Saved data entries

------------------------------

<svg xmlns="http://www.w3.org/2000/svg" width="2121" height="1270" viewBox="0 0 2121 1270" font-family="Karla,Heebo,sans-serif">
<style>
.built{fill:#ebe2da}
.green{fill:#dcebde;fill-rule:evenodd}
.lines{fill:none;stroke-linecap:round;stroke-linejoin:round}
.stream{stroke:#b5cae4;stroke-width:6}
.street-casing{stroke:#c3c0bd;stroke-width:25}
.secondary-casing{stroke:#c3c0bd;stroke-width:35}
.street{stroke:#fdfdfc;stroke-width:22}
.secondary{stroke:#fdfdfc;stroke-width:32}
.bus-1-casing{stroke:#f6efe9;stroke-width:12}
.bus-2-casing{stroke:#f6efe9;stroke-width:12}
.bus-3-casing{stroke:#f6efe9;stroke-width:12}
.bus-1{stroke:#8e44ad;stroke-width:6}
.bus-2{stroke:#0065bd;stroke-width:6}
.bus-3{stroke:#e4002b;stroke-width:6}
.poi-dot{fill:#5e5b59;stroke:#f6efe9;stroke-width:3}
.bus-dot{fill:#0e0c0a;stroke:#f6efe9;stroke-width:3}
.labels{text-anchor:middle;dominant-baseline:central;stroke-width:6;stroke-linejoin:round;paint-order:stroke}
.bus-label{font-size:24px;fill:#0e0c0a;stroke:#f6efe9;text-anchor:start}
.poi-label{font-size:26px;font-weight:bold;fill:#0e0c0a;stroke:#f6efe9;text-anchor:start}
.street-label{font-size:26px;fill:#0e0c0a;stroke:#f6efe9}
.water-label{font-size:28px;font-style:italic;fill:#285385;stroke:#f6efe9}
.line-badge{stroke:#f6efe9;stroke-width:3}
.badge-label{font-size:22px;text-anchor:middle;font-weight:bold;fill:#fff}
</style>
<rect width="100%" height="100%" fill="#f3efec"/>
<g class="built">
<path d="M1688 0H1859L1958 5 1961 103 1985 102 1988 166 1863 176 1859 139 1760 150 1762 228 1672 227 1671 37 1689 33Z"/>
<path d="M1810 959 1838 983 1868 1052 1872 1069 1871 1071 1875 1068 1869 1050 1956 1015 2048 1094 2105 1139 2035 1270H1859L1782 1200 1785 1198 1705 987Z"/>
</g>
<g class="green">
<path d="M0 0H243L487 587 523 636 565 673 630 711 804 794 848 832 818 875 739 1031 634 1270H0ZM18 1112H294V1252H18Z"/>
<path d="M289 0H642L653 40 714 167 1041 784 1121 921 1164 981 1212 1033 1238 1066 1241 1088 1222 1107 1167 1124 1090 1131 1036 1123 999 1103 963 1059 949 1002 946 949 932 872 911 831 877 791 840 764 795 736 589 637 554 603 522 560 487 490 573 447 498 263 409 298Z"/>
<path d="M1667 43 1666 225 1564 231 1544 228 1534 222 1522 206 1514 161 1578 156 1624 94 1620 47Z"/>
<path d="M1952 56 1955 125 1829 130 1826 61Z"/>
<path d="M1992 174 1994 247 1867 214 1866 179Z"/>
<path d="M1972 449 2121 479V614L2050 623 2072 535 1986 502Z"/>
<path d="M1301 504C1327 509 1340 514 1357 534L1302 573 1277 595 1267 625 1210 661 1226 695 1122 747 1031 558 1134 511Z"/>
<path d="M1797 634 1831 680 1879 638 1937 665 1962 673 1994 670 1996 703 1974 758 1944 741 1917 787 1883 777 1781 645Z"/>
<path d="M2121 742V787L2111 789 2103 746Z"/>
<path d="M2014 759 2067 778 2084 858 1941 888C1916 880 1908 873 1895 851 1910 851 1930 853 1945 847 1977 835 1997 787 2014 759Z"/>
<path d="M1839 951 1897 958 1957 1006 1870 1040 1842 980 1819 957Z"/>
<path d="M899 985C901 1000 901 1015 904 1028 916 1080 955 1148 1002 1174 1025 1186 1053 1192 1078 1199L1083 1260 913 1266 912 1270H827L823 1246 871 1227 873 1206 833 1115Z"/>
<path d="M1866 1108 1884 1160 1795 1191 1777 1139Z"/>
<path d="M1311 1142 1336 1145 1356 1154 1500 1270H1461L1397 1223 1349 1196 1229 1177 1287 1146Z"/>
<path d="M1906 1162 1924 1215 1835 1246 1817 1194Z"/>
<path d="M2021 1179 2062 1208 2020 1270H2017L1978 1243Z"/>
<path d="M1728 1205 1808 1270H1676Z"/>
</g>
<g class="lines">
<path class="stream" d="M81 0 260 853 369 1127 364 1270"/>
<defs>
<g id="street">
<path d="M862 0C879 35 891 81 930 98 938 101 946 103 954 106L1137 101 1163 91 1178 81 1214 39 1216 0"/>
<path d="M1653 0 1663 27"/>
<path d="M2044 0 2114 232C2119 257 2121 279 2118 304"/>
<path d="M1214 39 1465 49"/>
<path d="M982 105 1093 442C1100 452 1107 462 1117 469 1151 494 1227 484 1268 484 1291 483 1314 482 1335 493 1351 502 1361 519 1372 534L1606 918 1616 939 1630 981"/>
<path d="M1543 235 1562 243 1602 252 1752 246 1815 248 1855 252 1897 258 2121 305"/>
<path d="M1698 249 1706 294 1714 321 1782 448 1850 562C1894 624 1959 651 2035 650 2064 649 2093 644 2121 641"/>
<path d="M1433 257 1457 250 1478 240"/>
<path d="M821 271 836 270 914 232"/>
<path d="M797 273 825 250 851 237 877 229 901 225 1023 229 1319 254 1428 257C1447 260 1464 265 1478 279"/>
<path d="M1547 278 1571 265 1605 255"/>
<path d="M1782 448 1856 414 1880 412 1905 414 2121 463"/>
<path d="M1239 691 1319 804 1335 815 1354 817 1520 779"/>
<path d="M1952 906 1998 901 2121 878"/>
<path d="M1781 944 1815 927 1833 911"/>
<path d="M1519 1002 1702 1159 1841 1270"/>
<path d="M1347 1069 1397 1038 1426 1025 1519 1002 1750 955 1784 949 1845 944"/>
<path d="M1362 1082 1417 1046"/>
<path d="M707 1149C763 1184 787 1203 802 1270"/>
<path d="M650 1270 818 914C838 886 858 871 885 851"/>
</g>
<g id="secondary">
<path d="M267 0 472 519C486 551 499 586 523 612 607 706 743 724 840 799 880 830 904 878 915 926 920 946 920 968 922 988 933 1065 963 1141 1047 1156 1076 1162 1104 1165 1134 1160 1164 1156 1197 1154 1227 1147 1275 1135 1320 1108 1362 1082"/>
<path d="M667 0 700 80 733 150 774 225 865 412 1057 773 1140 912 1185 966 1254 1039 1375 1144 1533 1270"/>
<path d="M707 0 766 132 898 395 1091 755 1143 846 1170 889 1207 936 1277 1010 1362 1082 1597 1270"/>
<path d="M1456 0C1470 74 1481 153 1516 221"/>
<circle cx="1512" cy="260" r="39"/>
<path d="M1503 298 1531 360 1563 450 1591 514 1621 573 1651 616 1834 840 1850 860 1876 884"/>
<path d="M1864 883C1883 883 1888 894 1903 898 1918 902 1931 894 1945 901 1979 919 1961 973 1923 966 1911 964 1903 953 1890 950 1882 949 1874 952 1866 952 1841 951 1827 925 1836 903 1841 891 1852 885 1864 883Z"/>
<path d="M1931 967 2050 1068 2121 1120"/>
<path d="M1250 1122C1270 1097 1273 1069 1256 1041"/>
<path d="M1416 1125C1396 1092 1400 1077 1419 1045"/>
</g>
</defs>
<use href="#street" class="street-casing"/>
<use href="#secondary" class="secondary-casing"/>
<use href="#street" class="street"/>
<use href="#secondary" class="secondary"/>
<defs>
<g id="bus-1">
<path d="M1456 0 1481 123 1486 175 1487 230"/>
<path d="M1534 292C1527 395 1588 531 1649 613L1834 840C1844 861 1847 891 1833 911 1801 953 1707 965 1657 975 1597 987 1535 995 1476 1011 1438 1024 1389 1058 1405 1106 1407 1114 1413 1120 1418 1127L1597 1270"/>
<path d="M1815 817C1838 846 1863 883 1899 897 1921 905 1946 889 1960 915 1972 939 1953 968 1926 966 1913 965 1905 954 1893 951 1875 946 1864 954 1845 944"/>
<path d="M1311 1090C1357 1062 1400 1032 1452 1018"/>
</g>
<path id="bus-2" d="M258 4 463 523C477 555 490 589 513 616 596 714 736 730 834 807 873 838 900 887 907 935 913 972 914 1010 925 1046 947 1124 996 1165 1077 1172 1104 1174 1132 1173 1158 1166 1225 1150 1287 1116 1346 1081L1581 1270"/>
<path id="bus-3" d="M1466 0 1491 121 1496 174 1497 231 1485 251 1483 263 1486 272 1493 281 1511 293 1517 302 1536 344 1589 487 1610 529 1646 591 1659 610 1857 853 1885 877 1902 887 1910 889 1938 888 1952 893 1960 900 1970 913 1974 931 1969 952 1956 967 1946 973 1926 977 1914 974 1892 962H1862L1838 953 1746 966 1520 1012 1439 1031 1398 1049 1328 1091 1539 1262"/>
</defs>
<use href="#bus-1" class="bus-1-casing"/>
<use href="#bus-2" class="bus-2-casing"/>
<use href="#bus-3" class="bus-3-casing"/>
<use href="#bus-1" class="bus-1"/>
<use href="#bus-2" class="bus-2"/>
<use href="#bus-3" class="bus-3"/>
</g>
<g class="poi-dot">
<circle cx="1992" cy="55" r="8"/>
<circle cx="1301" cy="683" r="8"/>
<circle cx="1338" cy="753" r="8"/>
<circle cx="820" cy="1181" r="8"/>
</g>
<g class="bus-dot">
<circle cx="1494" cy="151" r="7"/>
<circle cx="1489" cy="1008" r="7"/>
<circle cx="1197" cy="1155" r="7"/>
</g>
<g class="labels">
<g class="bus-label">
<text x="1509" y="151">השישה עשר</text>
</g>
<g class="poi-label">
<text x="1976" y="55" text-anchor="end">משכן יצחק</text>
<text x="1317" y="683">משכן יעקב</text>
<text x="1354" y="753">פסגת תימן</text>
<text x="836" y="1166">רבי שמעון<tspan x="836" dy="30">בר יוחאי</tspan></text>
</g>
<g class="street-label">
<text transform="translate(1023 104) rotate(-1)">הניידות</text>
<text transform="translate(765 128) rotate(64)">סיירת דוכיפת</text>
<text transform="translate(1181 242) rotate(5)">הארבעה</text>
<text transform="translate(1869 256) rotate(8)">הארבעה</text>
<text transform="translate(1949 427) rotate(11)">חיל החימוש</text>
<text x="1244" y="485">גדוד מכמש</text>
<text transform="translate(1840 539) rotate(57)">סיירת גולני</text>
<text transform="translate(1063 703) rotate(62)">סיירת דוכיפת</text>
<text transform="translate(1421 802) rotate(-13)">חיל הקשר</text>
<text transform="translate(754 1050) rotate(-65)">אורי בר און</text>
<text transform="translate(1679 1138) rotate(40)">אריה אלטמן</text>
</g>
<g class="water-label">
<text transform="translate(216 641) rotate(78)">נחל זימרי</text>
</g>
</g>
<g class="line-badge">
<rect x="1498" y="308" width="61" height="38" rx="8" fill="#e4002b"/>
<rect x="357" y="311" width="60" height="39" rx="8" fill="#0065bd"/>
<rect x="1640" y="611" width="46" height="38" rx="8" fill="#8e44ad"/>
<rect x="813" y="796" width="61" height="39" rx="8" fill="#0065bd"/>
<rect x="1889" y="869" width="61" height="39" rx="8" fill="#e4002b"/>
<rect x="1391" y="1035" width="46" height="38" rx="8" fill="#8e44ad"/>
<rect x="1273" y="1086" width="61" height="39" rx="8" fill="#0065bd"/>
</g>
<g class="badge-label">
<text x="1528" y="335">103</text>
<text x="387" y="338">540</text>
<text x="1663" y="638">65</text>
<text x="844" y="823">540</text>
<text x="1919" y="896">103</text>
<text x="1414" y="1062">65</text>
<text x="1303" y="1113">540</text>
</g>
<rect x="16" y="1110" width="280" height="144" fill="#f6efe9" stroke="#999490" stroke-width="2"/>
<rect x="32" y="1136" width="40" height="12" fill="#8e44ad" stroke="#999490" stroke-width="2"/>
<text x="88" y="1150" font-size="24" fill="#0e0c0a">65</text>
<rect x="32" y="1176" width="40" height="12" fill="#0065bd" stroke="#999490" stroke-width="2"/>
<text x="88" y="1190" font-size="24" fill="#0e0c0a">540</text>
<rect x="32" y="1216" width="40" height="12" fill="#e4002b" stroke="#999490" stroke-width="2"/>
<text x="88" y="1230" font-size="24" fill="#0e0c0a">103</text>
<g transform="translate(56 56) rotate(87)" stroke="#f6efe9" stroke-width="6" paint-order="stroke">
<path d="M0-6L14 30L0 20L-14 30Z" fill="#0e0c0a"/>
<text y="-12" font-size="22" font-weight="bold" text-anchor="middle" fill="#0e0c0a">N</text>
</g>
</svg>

------------------------------

WORK REQUEST
The answer must be a single number: how many lines above contain "water".

THE COMPLETED TASK
2